MATERIALS PROVIDED below:

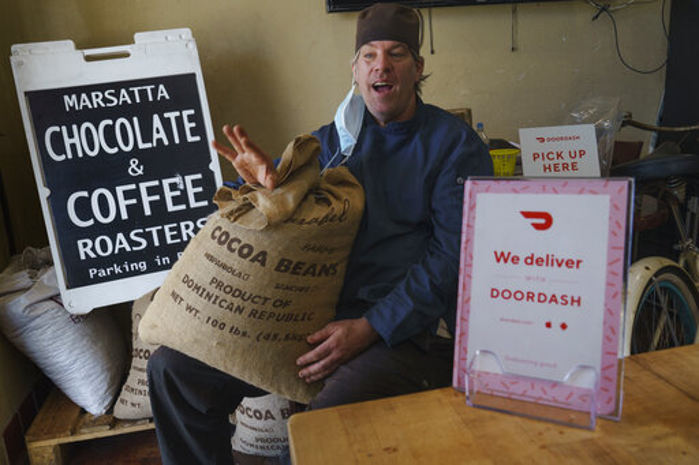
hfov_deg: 63.7
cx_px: 350
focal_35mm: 29
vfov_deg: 44.9
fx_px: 563
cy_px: 232
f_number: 10
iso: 800
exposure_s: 1/60
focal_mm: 29
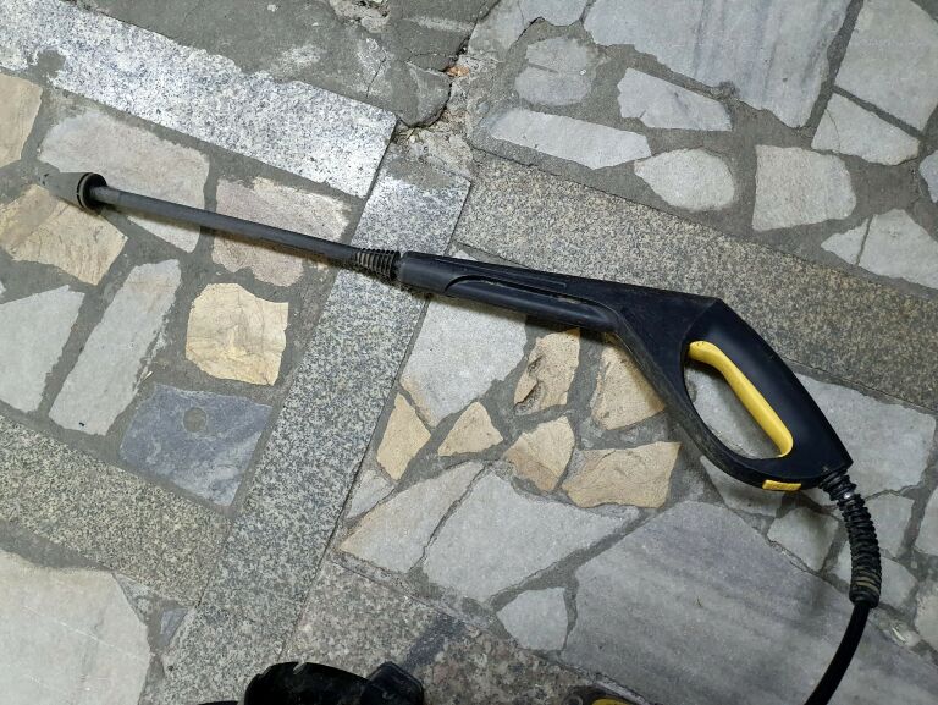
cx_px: 469
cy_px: 352
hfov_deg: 67.3
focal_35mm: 26
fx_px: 705
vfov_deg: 53.1
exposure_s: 1/50
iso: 200
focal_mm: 4.32
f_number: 1.5
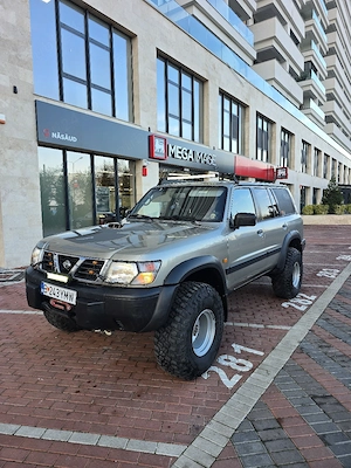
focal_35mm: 23
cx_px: 176
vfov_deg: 73.9
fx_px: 311
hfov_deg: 58.9
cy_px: 234
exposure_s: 1/182
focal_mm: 6.3
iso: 32
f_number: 1.7
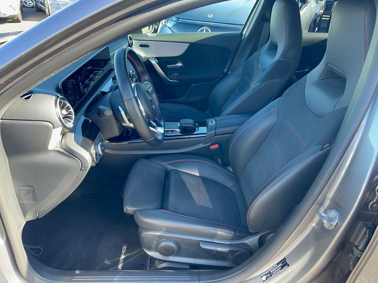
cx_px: 189
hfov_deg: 67.3
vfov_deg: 53.1
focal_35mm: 26
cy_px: 142
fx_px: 284
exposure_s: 1/86
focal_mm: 5.7
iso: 64
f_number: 1.5
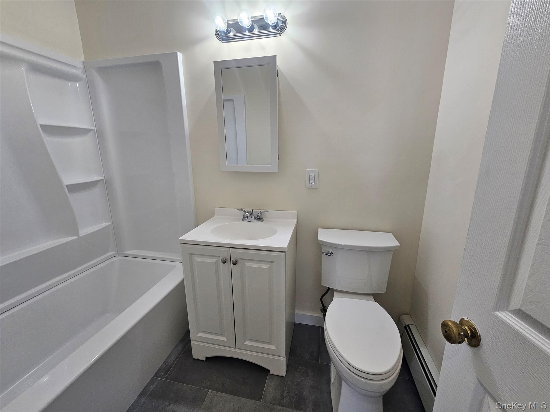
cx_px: 275
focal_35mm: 13
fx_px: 207
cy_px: 206
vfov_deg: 89.9
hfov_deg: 106.2
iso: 100
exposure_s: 1/60
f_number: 2.2
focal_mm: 2.2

End of MATERIALS PROVIDED.

#### [TO-DO ITEM]
Could you print all of the entries exactly, skipping the images?

#### [EXERCISE SOLUTION]
hfov_deg: 63.7
cx_px: 350
focal_35mm: 29
vfov_deg: 44.9
fx_px: 563
cy_px: 232
f_number: 10
iso: 800
exposure_s: 1/60
focal_mm: 29
cx_px: 469
cy_px: 352
hfov_deg: 67.3
focal_35mm: 26
fx_px: 705
vfov_deg: 53.1
exposure_s: 1/50
iso: 200
focal_mm: 4.32
f_number: 1.5
focal_35mm: 23
cx_px: 176
vfov_deg: 73.9
fx_px: 311
hfov_deg: 58.9
cy_px: 234
exposure_s: 1/182
focal_mm: 6.3
iso: 32
f_number: 1.7
cx_px: 189
hfov_deg: 67.3
vfov_deg: 53.1
focal_35mm: 26
cy_px: 142
fx_px: 284
exposure_s: 1/86
focal_mm: 5.7
iso: 64
f_number: 1.5
cx_px: 275
focal_35mm: 13
fx_px: 207
cy_px: 206
vfov_deg: 89.9
hfov_deg: 106.2
iso: 100
exposure_s: 1/60
f_number: 2.2
focal_mm: 2.2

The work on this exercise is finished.